Sanskrit is a member of the Indo-European language family spoken throughout most of Europe and much of South and Southwest Asia.

It is not the origin of this family. The clearest demonstrations of this are that, on the basis of Sanskrit alone one cannot predict whether Greek & Latin will have an /e/ or /o/, or whether Latin will have a /k/ or /kʷ/ <qu>.

The most recent common ancestor of the Indo-European languages is called Proto-Indo-European (PIE), and is a reconstructed language. This language is reconstructed as having distinct vowels *e & *o, both of which become *a in Indo-Iranian (and therefore in Sanskrit) but are preserved in Greek & Latin.
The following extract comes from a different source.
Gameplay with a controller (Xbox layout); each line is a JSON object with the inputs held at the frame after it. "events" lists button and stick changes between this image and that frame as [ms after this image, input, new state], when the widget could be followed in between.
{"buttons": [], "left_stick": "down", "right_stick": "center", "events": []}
Likewise, it is reconstructed as having three dorsal (k-like) series: *ḱ, *k, & *kʷ. In Latin the first two merge as /k/, whilst the latter is retained as /kʷ/ <qu>, whilst in Sanskrit the first becomes ś, whilst the other two merge together as /k/ (and then palatalise or aspirate to /c/ or /kʰ/ depending on position.

Sanskrit is also not even the ancestor of the Indo-Aryan languages (the Indo-European languages of Northern India) [link]. The clearest illustration of this is the Sanskrit cluster kṣ which has multiple sources in PIE, but remain partially distinct in Middle-Indo-Aryan and the modern languages:

  • PIE *ks, *kʷs, *gs, *gʷs > PII *kš > Middle Indo-Aryan kh-, -kkh-
  • PIE *dʰgʷʰ, *gʰs, *gʷʰs > PII *gʱžʱ > Middle Indo-Aryan gh-, -ggh-
  • PIE *tḱ; *ǵs, *ḱs > PII *tć, *ćš > Middle Indo-Aryan ch-, -cch-
  • PIE *dʰǵʰ, *ǵʰs > PII *ȷ́ʱžʱ > Middle Indo-Aryan jh-, -jh-

Sanskrit is very conservative in many areas, and proved invaluable to the reconstruction of PIE, but it cannot possibly be the origin of the Indo-Aryan or even Indo-European languages, let alone all languages.